Interstitial cells of Cajal (ICC) are critical to gastrointestinal motility. The phenotypes of ICC progenitors have been observed in the mouse gut, but whether they exist in the human colon and what abnormal changes in their quantity and ultrastructure are present in Hirschsprung's disease (HSCR) colon remains uncertain. In this study, we collected the surgical resection of colons, both proximal and narrow segments, from HSCR patients and normal controls. First, we identified the progenitor of ICC in normal adult colon using immunofluorescent localization techniques with laser confocal microscopy. Next, the progenitors were sorted to observe their morphology. We further applied flow cytometry to examine the content of ICC progenitors in these fresh samples. The ultrastructural changes in the narrow and proximal parts of the HSCR colon were observed using transmission electron microscopy (TEM) and were compared with the normal adult colon. The presumed early progenitor (c-Kit(low)CD34(+)Igf1r(+)) and committed progenitor (c-Kit(+)CD34(+)Igf1r(+)) of ICC exist in adult normal colon as well as in the narrow and proximal parts of the HSCR colon. However, the proportions of mature, early and committed progenitors of ICC were dramatically reduced in the narrow segment of the HSCR colon. The proportions of mature and committed progenitors of ICC in the proximal segment of the HSCR colon were lower than in the adult normal colon. Ultrastructurally, ICC, enteric nerves, and smooth muscle in the narrow segment of the HSCR colon showed severe injury, including swollen vacuola or ted mitochondria, disappearance of mitochondrial cristae, dilated rough endoplasmic reticulum, vesiculation and degranulation, and disappearance of the caveolae on the ICC membrane surface. The contents of ICC and its progenitors in the narrow part of the HSCR colon were significantly decreased than those of adult colon, which may be associated with HSCR pathogenesis.

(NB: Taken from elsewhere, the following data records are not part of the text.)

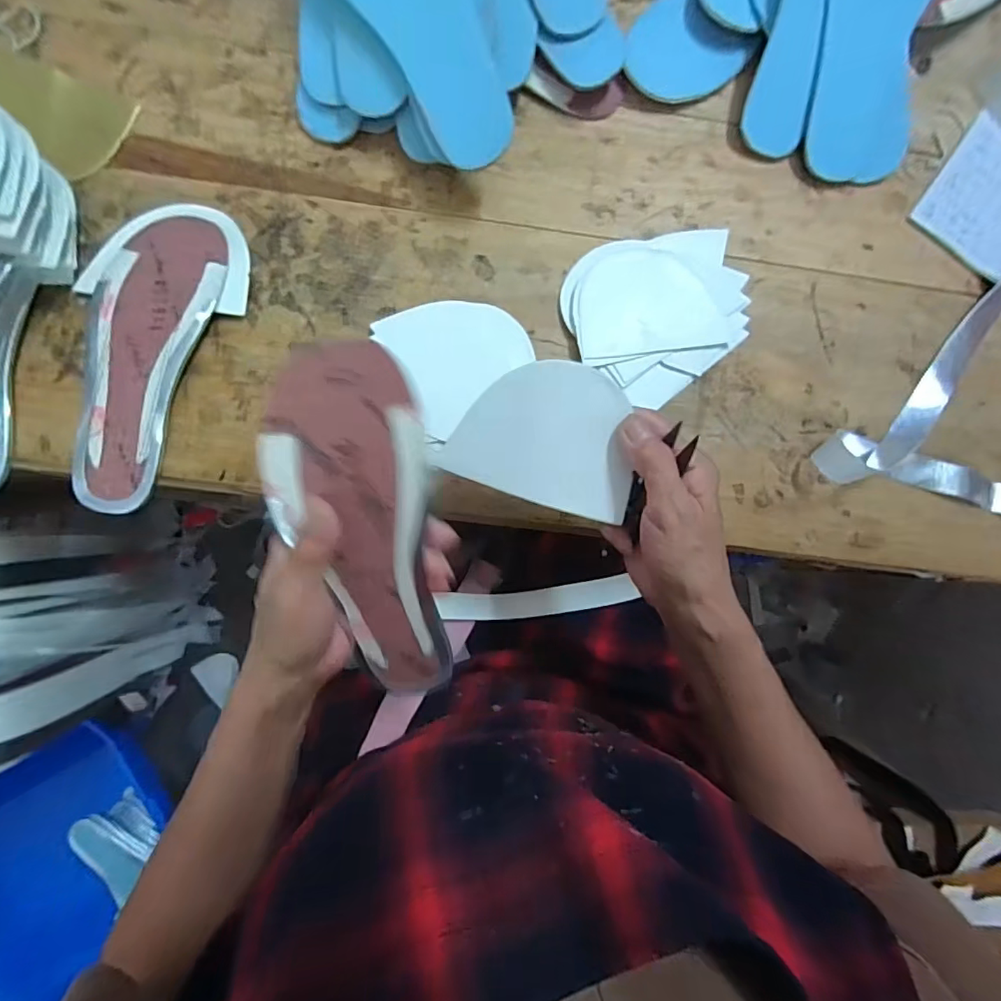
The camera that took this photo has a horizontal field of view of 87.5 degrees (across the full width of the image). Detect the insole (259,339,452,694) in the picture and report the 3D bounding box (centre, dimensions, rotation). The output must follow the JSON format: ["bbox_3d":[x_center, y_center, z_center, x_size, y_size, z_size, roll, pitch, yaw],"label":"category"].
[{"bbox_3d":[-0.075,0.027,0.288,0.080,0.015,0.217,-8,120,-4],"label":"insole"}]

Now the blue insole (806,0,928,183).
[{"bbox_3d":[0.302,-0.379,0.416,0.086,0.011,0.214,2,108,-3],"label":"blue insole"}]

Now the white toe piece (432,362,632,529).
[{"bbox_3d":[0.028,-0.041,0.321,0.115,0.006,0.084,18,105,6],"label":"white toe piece"}]

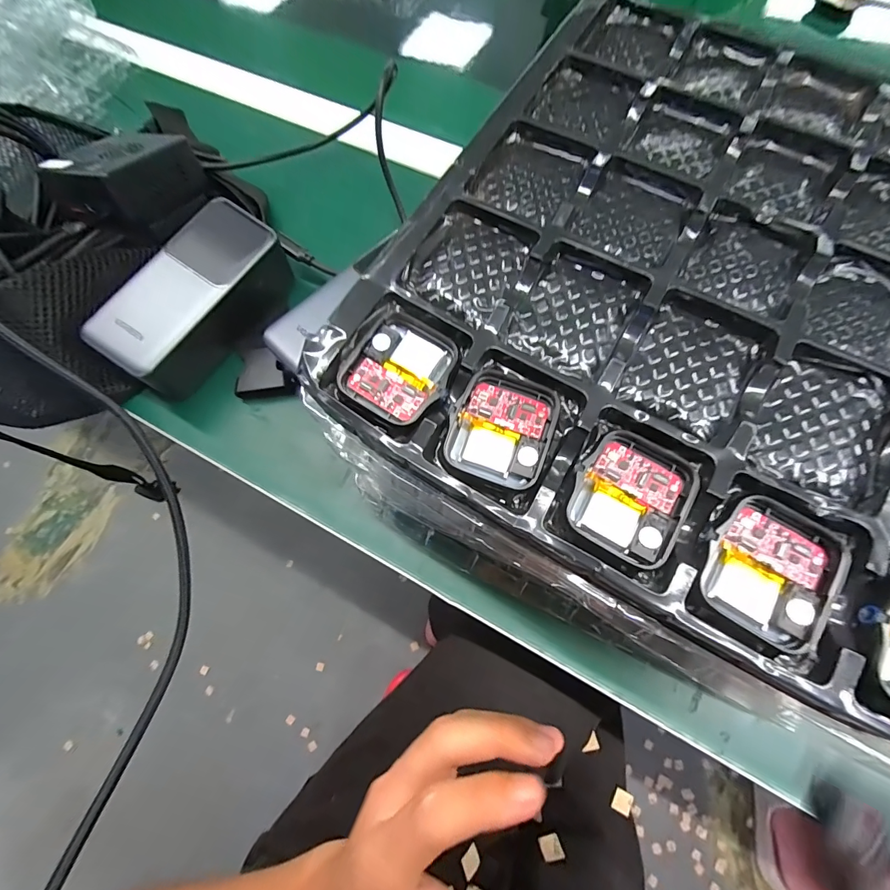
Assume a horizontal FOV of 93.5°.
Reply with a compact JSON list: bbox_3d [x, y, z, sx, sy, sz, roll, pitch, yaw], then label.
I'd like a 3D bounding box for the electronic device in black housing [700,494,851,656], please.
[{"bbox_3d":[0.106,0.040,0.137,0.037,0.009,0.042,28,73,11],"label":"electronic device in black housing"}]

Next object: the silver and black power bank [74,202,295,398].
[{"bbox_3d":[-0.167,-0.098,0.290,0.050,0.059,0.129,34,74,13],"label":"silver and black power bank"}]

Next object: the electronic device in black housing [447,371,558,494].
[{"bbox_3d":[0.022,-0.007,0.159,0.037,0.009,0.040,22,72,9],"label":"electronic device in black housing"}]

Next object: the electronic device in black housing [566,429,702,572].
[{"bbox_3d":[0.066,0.018,0.149,0.038,0.008,0.042,34,74,13],"label":"electronic device in black housing"}]

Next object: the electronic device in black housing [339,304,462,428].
[{"bbox_3d":[-0.018,-0.032,0.168,0.040,0.009,0.043,30,73,12],"label":"electronic device in black housing"}]

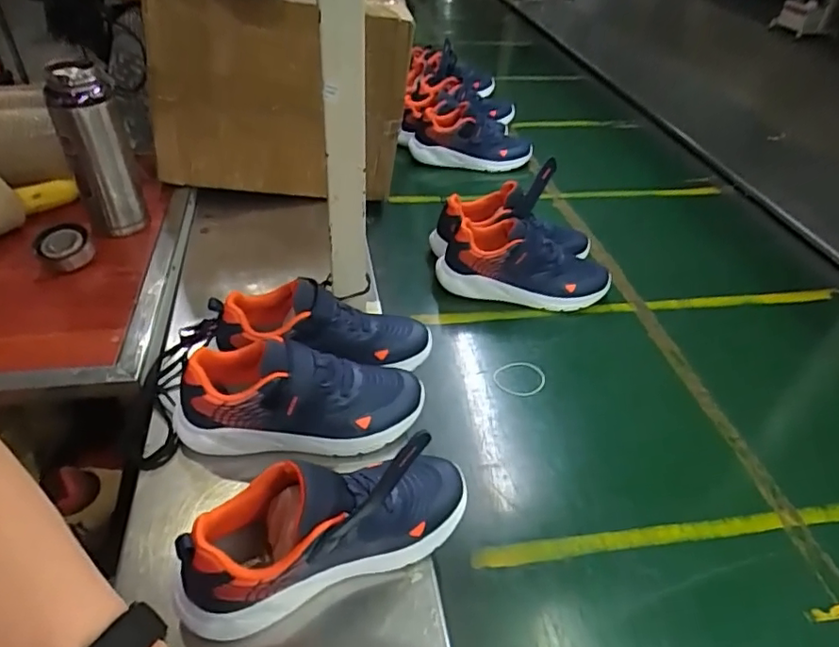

Cajal 间质细胞(ICC)对胃肠道动力至关重要。已经在小鼠肠道中观察到 ICC 祖细胞的表型,但它们是否存在于人类结肠中,以及在先天性巨结肠症(HSCR)结肠中它们的数量和超微结构有何异常变化尚不确定。在这项研究中,我们收集了 HSCR 患者和正常对照者的结肠手术切除标本,包括近端和狭窄段。首先,我们使用激光共聚焦显微镜的免疫荧光定位技术鉴定了正常成人结肠中的 ICC 祖细胞。接下来,对祖细胞进行分选以观察其形态。我们进一步应用流式细胞术检查这些新鲜样本中 ICC 祖细胞的含量。使用透射电子显微镜(TEM)观察 HSCR 结肠狭窄和近端部分的超微结构变化,并与正常成人结肠进行比较。假定的 ICC 早期祖细胞(c-Kit(low)CD34(+)Igf1r(+))和定向祖细胞(c-Kit(+)CD34(+)Igf1r(+))存在于成人正常结肠以及 HSCR 结肠的狭窄和近端部分。然而,HSCR 结肠狭窄段 ICC 的成熟、早期和定向祖细胞比例显著降低。HSCR 结肠近端段 ICC 的成熟和定向祖细胞比例低于成人正常结肠。超微结构上,HSCR 结肠狭窄段的 ICC、肠神经和平滑肌均显示严重损伤,包括肿胀的空泡或线粒体、线粒体嵴消失、粗面内质网扩张、空泡化和脱粒以及 ICC 膜表面的 caveolae 消失。HSCR 结肠狭窄段 ICC 及其祖细胞的含量明显低于成人结肠,这可能与 HSCR 的发病机制有关。